Identifying associations of de novo noncoding variants with autism through integration of gene expression, sequence, and sex information.

BACKGROUND

Whole-genome sequencing (WGS) data has facilitated genome-wide identification of rare noncoding variants. However, elucidating these variants' associations with complex diseases remains challenging. A previous study utilized a deep-learning-based framework and reported a significant brain-related association signal of autism spectrum disorder (ASD) detected from de novo noncoding variants in the Simons Simplex Collection (SSC) WGS cohort.

RESULTS

We revisit the reported significant brain-related ASD association signal attributed to deep-learning and show that local GC content can capture similar association signals.
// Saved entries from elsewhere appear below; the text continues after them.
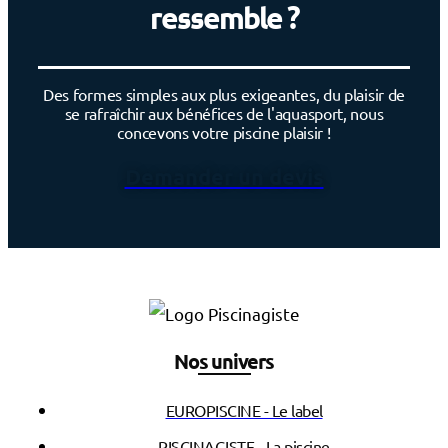
ressemble ?
Des formes simples aux plus exigeantes, du plaisir de
se rafraîchir aux bénéfices de l'aquasport, nous
concevons votre piscine plaisir !
Demander un devis
Nos univers
EUROPISCINE - Le label
PISCINAGISTE - La piscine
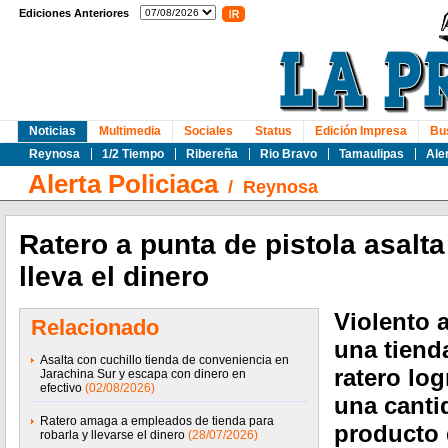
Ediciones Anteriores
Noticias
Multimedia
Sociales
Status
Edición Impresa
Bu
Reynosa
1/2 Tiempo
Ribereña
Rio Bravo
Tamaulipas
Ale
Alerta Policiaca
/
Reynosa
Ratero a punta de pistola asalta
lleva el dinero
Violento a
Relacionado
una tiend
Asalta con cuchillo tienda de conveniencia en
ratero log
Jarachina Sur y escapa con dinero en
efectivo
(02/08/2026)
una canti
Ratero amaga a empleados de tienda para
producto 
robarla y llevarse el dinero
(28/07/2026)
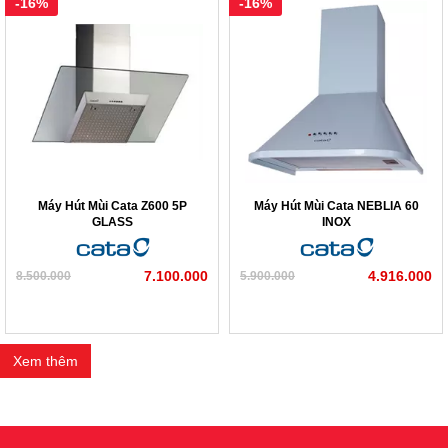
-16%
-16%
Máy Hút Mùi Cata Z600 5P
Máy Hút Mùi Cata NEBLIA 60
GLASS
INOX
7.100.000
4.916.000
8.500.000
5.900.000
Xem thêm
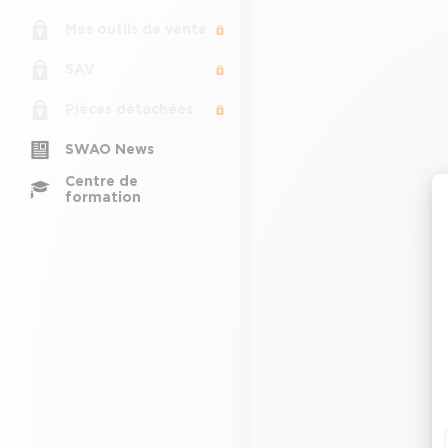
Mes outils de vente
SAV
Pièces détachées
SWAO News
Centre de
formation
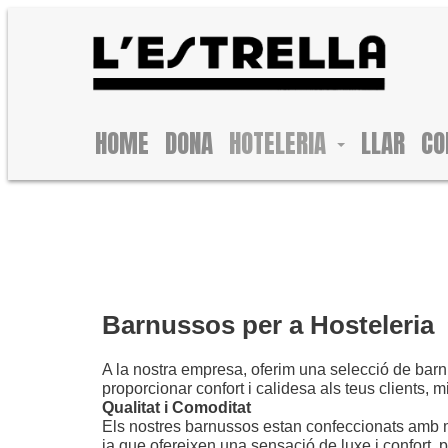
HOME
DONA
HOTELERIA
LLAR
CO
Barnussos per a Hosteleria
A la nostra empresa, oferim una selecció de barn
proporcionar confort i calidesa als teus clients, m
Qualitat i Comoditat
Els nostres barnussos estan confeccionats amb mate
ja que ofereixen una sensació de luxe i confort,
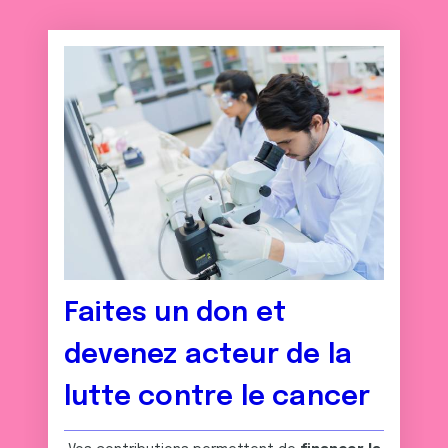
Faites un don et
devenez acteur de la
lutte contre le cancer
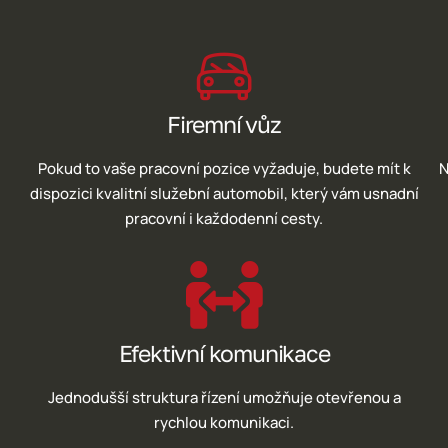
Firemní vůz
Pokud to vaše pracovní pozice vyžaduje, budete mít k
N
dispozici kvalitní služební automobil, který vám usnadní
pracovní i každodenní cesty.
Efektivní komunikace
Jednodušší struktura řízení umožňuje otevřenou a
rychlou komunikaci.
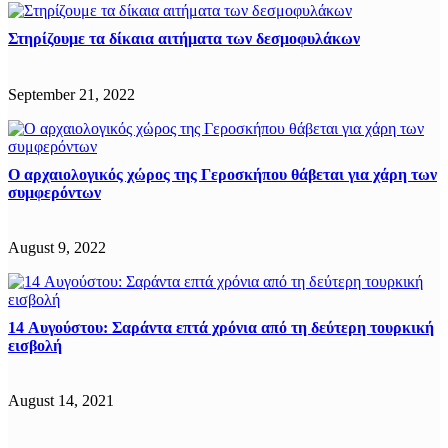
Στηρίζουμε τα δίκαια αιτήματα των δεσμοφυλάκων
September 21, 2022
Ο αρχαιολογικός χώρος της Γεροσκήπου θάβεται για χάρη των
συμφερόντων
August 9, 2022
14 Αυγούστου: Σαράντα επτά χρόνια από τη δεύτερη τουρκική
εισβολή
August 14, 2021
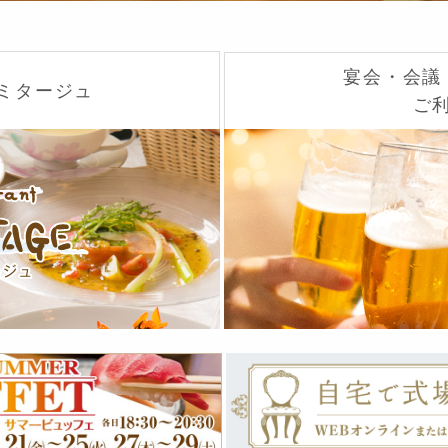
宴会・会議
ルミタージュ
ご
We further show that the association signal appears driven by variants from male proband-female sibling pairs that are upstream of assigned genes. We then develop Expression Neighborhood Sequence Association Study (ENSAS), which utilizes gene expression correlations and sequence information, to more systematically identify phenotype-associated variant sets. Applying ENSAS to the same set of de novo variants, we identify gene expression-based neighborhoods showing significant ASD association signal, enriched for synapse-related gene ontology terms. For these top neighborhoods, we also identify chromatin state annotations of variants that are predictive of the proband-sibling local GC content differences.

CONCLUSIONS

Overall, our work simplifies a previously reported ASD signal and provides new insights into associations of noncoding de novo mutations in ASD. We also present a new analytical framework for understanding disease impact of de novo mutations, applicable to other phenotypes.